Просыпается колония. Начальница, злейшая дева, босоногая, как хищная красноглазая птица, распущенкой летит по коридору на кухню хлеб делить, а вся стоногая детвора бежит, рассаживается под миртами и лаврами в дендрологическом садике, в ампирном павильоне, в теплицах, в английском парке под вязами — везде! На десятину вокруг все испачкано.
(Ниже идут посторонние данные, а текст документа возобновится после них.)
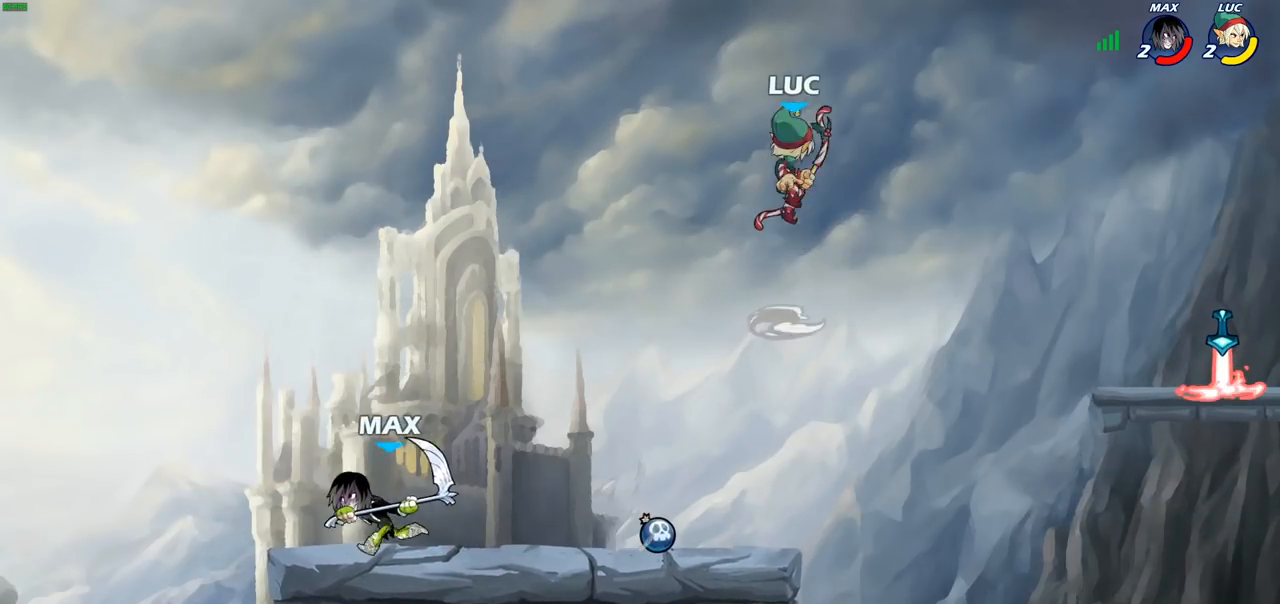
{"buttons": [], "left_stick": "down-right", "right_stick": "center", "events": [[300, "left_stick", "down-left"], [467, "left_stick", "down-right"]]}
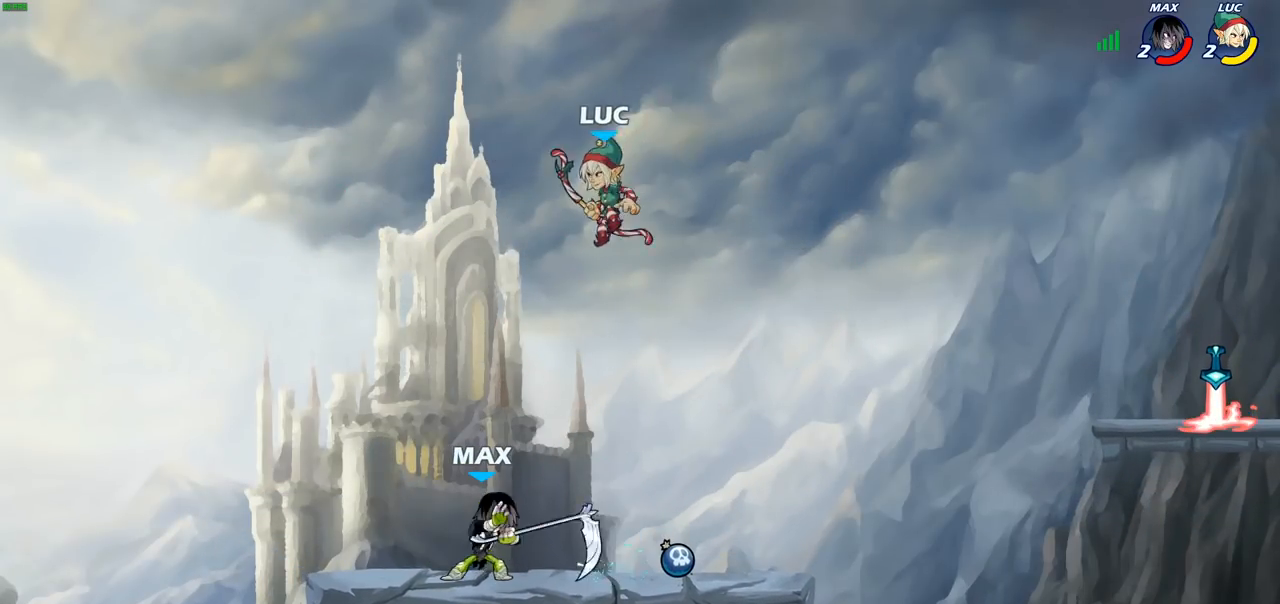
{"buttons": [], "left_stick": "center", "right_stick": "center", "events": [[67, "left_stick", "down-left"], [200, "left_stick", "center"], [217, "SQUARE", "down"], [267, "SQUARE", "up"]]}
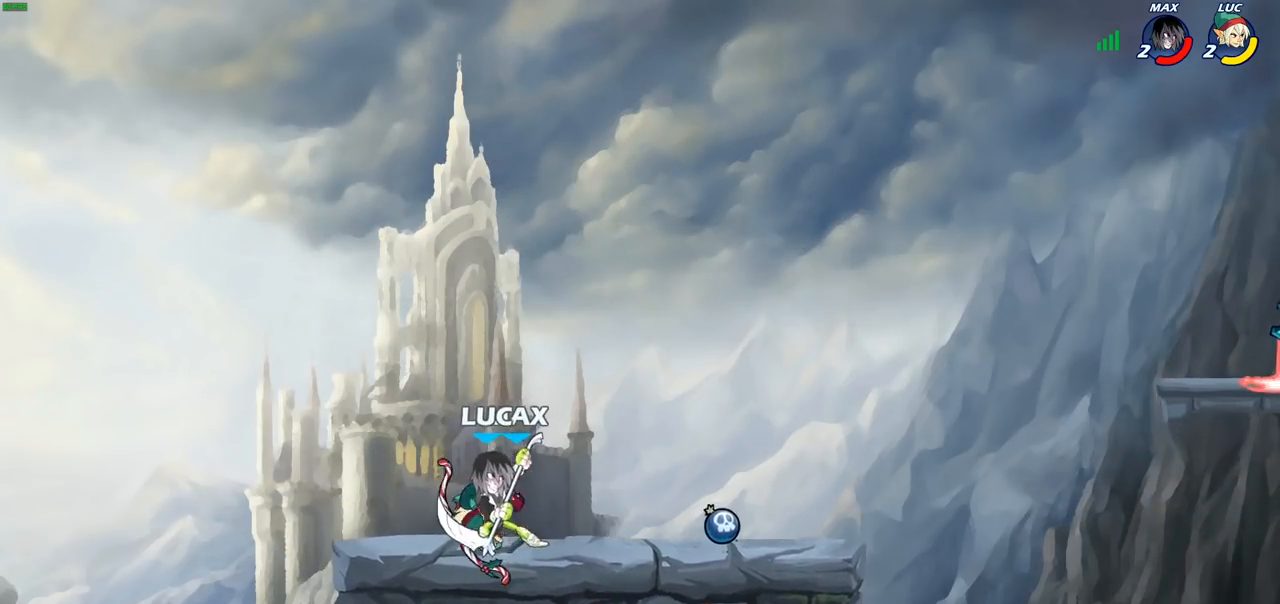
{"buttons": [], "left_stick": "right", "right_stick": "center", "events": [[200, "left_stick", "right"]]}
Подваливает слобода — так мужики называют все это дело с контрибуцией. Мужики тихи, робки и вежливы оттого, что у каждого для весу в кудели по камню, в муке много песку, баран кожа да кости, курица чумная, только бы сдать, а не сдашь и попадешься, тогда разговор краткий.
— А есть?
— Есть! — спешит ответить мужик и гонит в кусты за самогонкой.
Хвост-то, хвост задрал! — удивляются мужики на павлина.
— Красота!
С Павлинихой у них связь старинная через владельцев, и разговор у них в ожидании веса бывает тихий о старом и новом, что старое хорошо, а новое никуда не годится.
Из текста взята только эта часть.